►

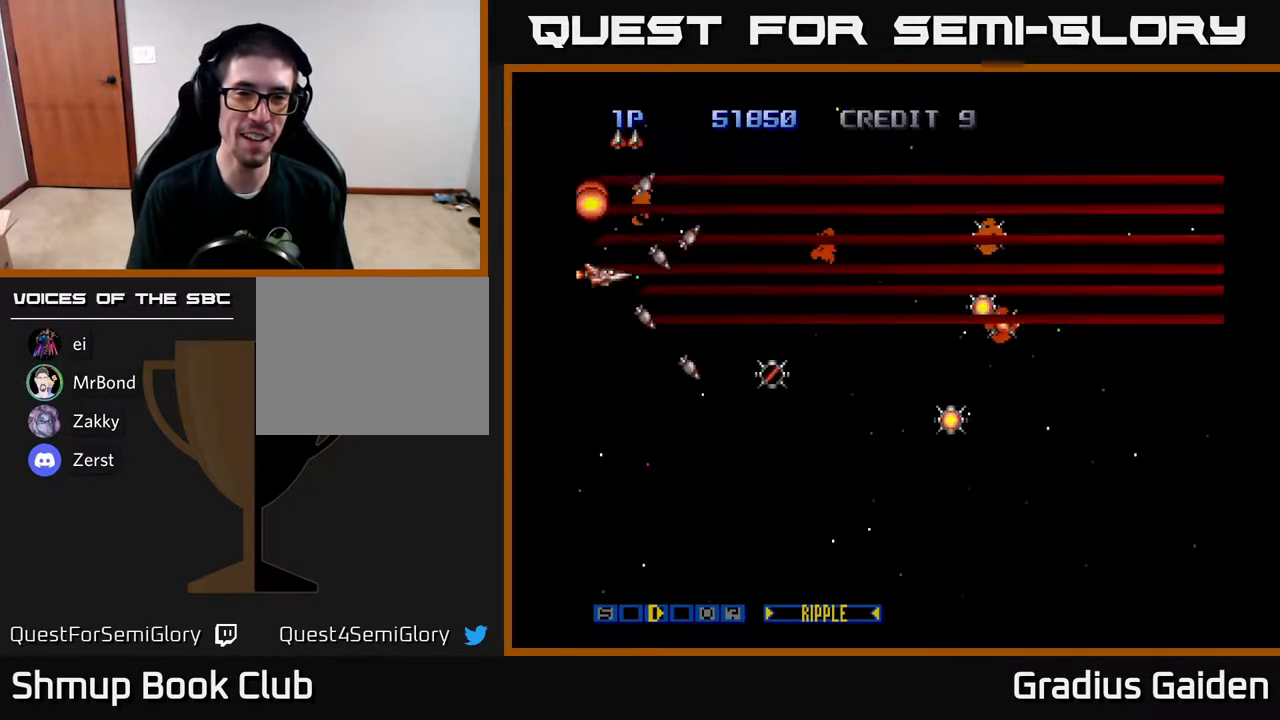
{"buttons": ["R2"], "events": [[33, "DPAD_RIGHT", "down"], [50, "R2", "up"], [117, "DPAD_DOWN", "up"], [117, "R2", "down"], [167, "DPAD_RIGHT", "up"], [267, "R2", "up"], [400, "R2", "down"]]}
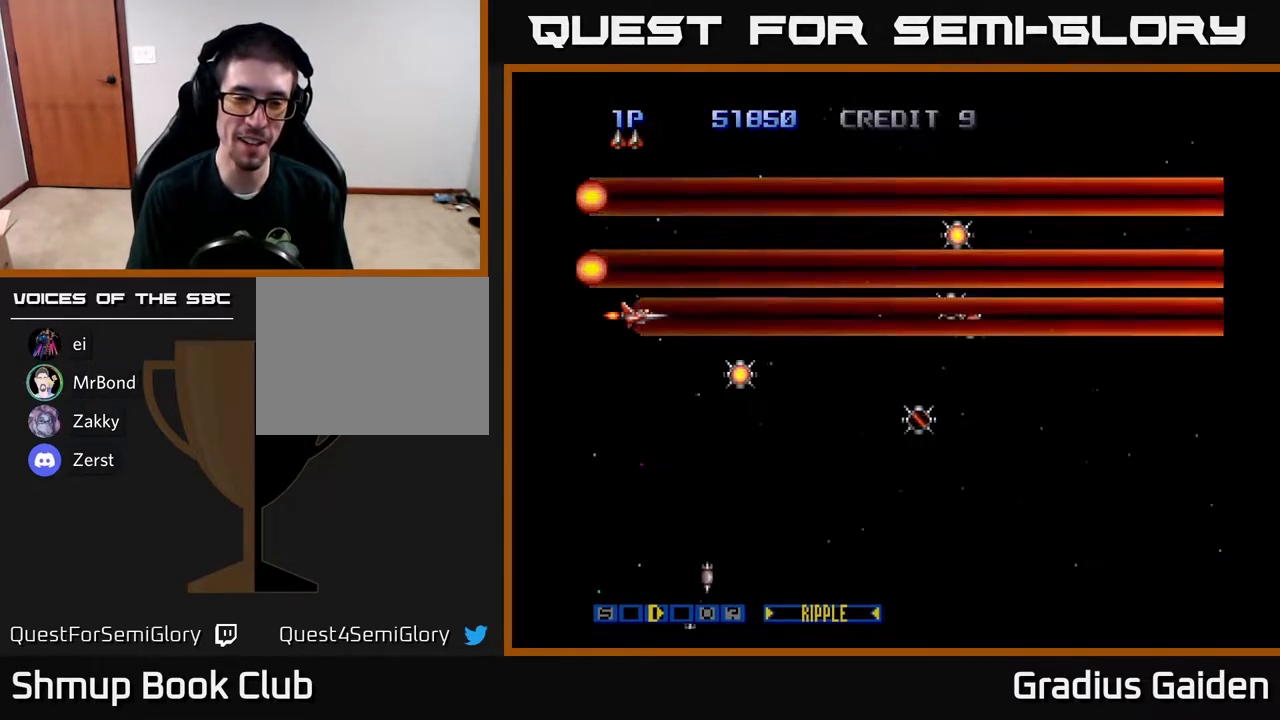
{"buttons": ["DPAD_DOWN", "DPAD_RIGHT"], "events": [[17, "R2", "up"], [267, "DPAD_RIGHT", "down"], [300, "DPAD_DOWN", "down"]]}
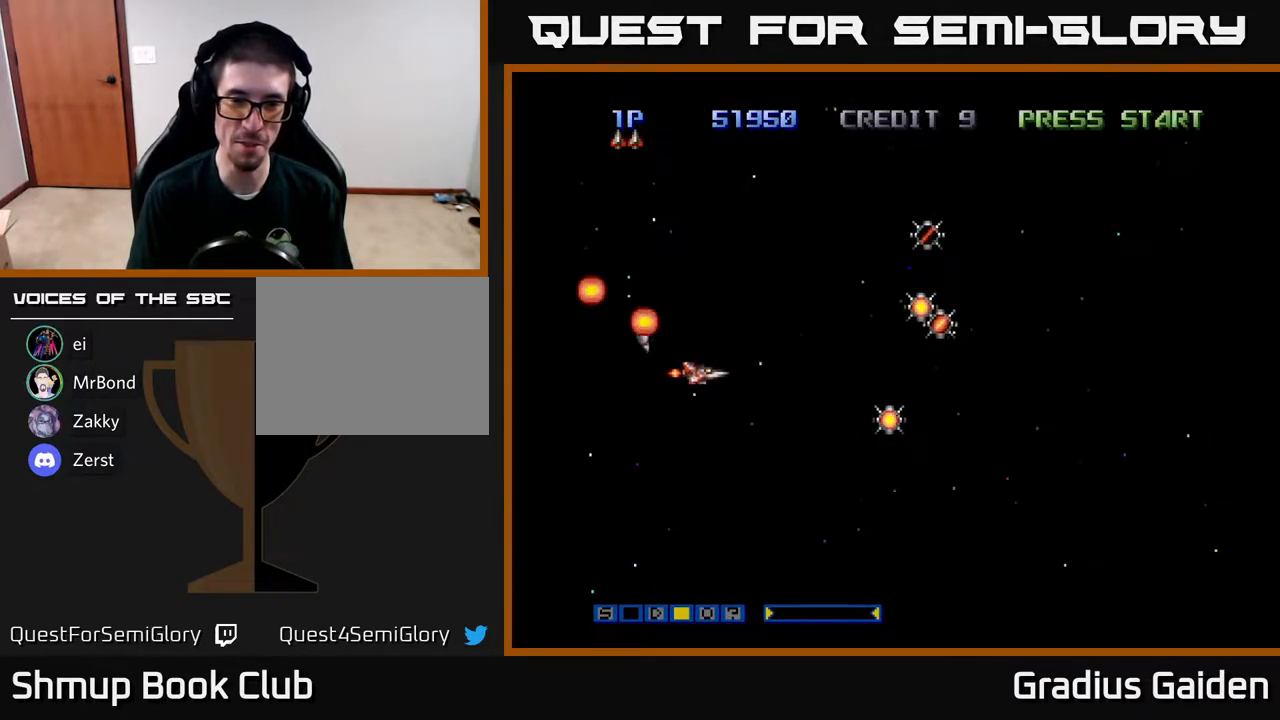
{"buttons": ["DPAD_UP", "DPAD_LEFT"], "events": [[83, "DPAD_DOWN", "up"], [267, "DPAD_DOWN", "down"], [350, "DPAD_DOWN", "up"], [433, "DPAD_RIGHT", "up"], [450, "DPAD_UP", "down"], [500, "DPAD_LEFT", "down"]]}
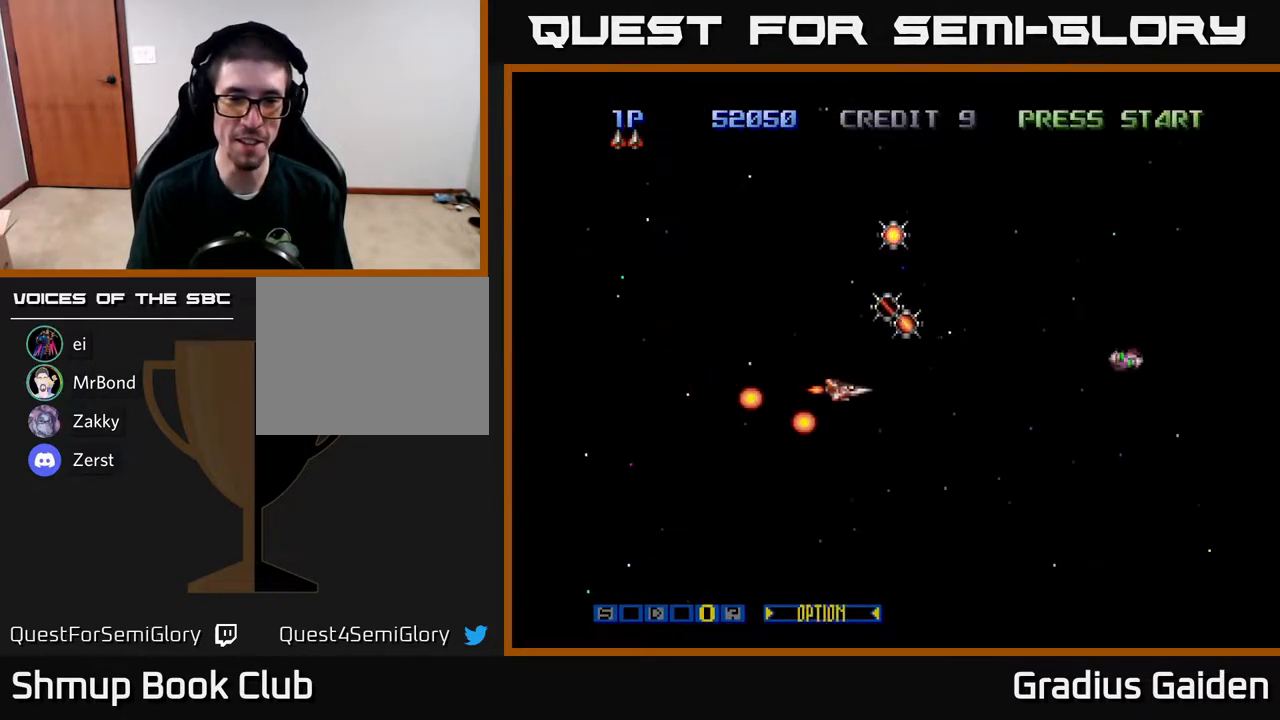
{"buttons": ["R2"], "events": [[33, "DPAD_UP", "up"], [133, "DPAD_UP", "down"], [200, "R2", "down"], [367, "R2", "up"], [383, "DPAD_LEFT", "up"], [450, "R2", "down"], [483, "DPAD_UP", "up"]]}
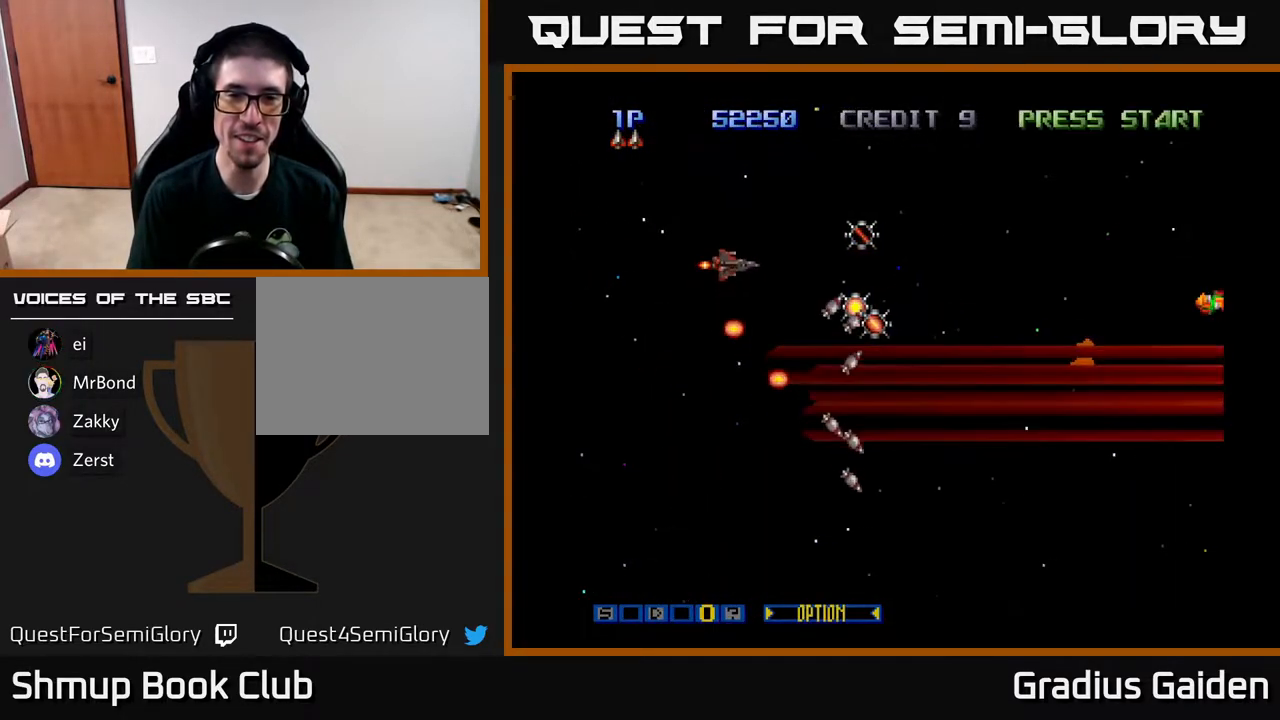
{"buttons": ["DPAD_RIGHT"], "events": [[67, "R2", "up"], [183, "X", "down"], [283, "DPAD_UP", "down"], [300, "DPAD_RIGHT", "down"], [300, "X", "up"], [467, "DPAD_UP", "up"]]}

◄

Make an exact reproduction of the listing above, without any pictures.

{"buttons": ["R2"], "events": [[33, "DPAD_RIGHT", "down"], [50, "R2", "up"], [117, "DPAD_DOWN", "up"], [117, "R2", "down"], [167, "DPAD_RIGHT", "up"], [267, "R2", "up"], [400, "R2", "down"]]}
{"buttons": ["DPAD_DOWN", "DPAD_RIGHT"], "events": [[17, "R2", "up"], [267, "DPAD_RIGHT", "down"], [300, "DPAD_DOWN", "down"]]}
{"buttons": ["DPAD_UP", "DPAD_LEFT"], "events": [[83, "DPAD_DOWN", "up"], [267, "DPAD_DOWN", "down"], [350, "DPAD_DOWN", "up"], [433, "DPAD_RIGHT", "up"], [450, "DPAD_UP", "down"], [500, "DPAD_LEFT", "down"]]}
{"buttons": ["R2"], "events": [[33, "DPAD_UP", "up"], [133, "DPAD_UP", "down"], [200, "R2", "down"], [367, "R2", "up"], [383, "DPAD_LEFT", "up"], [450, "R2", "down"], [483, "DPAD_UP", "up"]]}
{"buttons": ["DPAD_RIGHT"], "events": [[67, "R2", "up"], [183, "X", "down"], [283, "DPAD_UP", "down"], [300, "DPAD_RIGHT", "down"], [300, "X", "up"], [467, "DPAD_UP", "up"]]}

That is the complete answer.